Miramax and Warner Bros.’ “The Aviator,” which also won a best pic nod at the Globes, pushed its run to 2,261 theaters and earned $4.8 million during the frame, bringing its cume to $58 million.

Despite doing most of its biz at matinees, Revolution partner Tom Sherak said “There Yet” still lost ticket sales to the blizzard. By Saturday afternoon auds in markets like New York and Philadelphia were staying home, he said. “I figure we lost $1 million to $2 million.”

Exit polls found the “There Yet” aud to be about two-thirds families and 57% female. Though termed in some quarters an “urban” pic because of Ice Cube’s hip-hop background, pic attracted an aud that was 43% Caucasian and 26% African-American.

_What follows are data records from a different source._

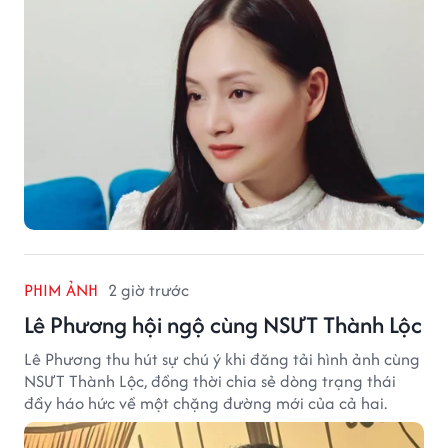
ngày.
PHIM ẢNH
2 giờ trước
Lê Phương hội ngộ cùng NSƯT Thành Lộc
Lê Phương thu hút sự chú ý khi đăng tải hình ảnh cùng
NSƯT Thành Lộc, đồng thời chia sẻ dòng trạng thái
đầy háo hức về một chặng đường mới của cả hai.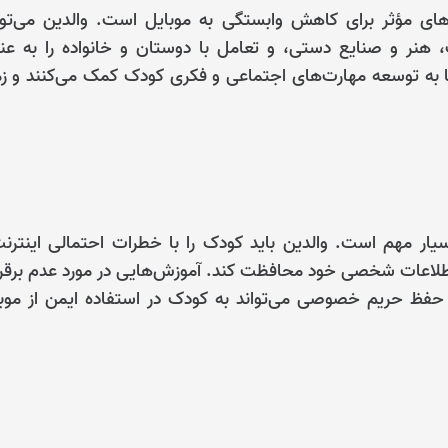
ای مؤثر برای کاهش وابستگی به موبایل است. والدین می‌توا
، هنر و صنایع دستی، و تعامل با دوستان و خانواده را به عن
ها به توسعه مهارت‌های اجتماعی و فکری کودک کمک می‌کنند و ز
یار مهم است. والدین باید کودک را با خطرات احتمالی اینترن
ز اطلاعات شخصی خود محافظت کند. آموزش‌هایی در مورد عدم برقر
 و حفظ حریم خصوصی می‌تواند به کودک در استفاده ایمن از موب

Nielsen EDI estimated overall biz for the weekend at $97 million, down 4% compared with the same weekend last year. However, compared with last week’s three-day span, biz was off sharply by some 30%.

“Baby” B.O. growing

Elsewhere in the specialty market, Warners’ “Million Dollar Baby” continued its potent limited run. Playing on 147 screens, the Clint Eastwood boxing pic brought in $1.85 million, an average of $12,619 per screen. Cume now stands at $8.5 million. Warners will take the pic wide this weekend.

MGM and United Artists’ “Hotel Rwanda,” benefiting from Oscar buzz on Don Cheadle’s performance, expanded to 319 screens, up 127 from last week, and saw results of $1.4 million, averaging $4,389. Gross was down 4% from last weekend despite nearly doubling the number of playdates.

Sony Pictures Classics’ “Being Julia,” whose Annette Bening won a Globe last week, grossed $131,959 from 70 screens, an expansion of 45 locations. Though grosses improved more than 250% from last week, biz was still modest with the screen average coming in at $1,885.

Among Sony Classics’ other pics, “House of Flying Daggers,” playing wide on 1,017 screens, grossed a tad over $1 million, averaging $1,019 per screen. Cume on the martial arts romancer is now a hair below $9 million.

Al Pacino’s “The Merchant of Venice,” in its fourth week, had $193,247 in receipts, averaging $4,831 on its 40 screens. Pic has a cume of $556,617.

Pedro Almodovar’s “Bad Education,” continued its persistent run in its 10th week, grossing $301,031 on 67 screens, an average of $4,493 per engagement. Cume stands at $3.1 million.

Despite Oscar buzz for Miramax’s “Finding Neverland,” the biopic is struggling to find its footing at the box office. Playing its 11th frame, pic grossed $1.2 million from 1,382 locations, averaging just $869 a screen. Cume is now $32.5 million.

Also making slow headway is Fox Searchlight biopic “Kinsey,” which brought in $205,000 from 154 screens, averaging $1,331. Cume on the sexologist tale is just shy of $9 million.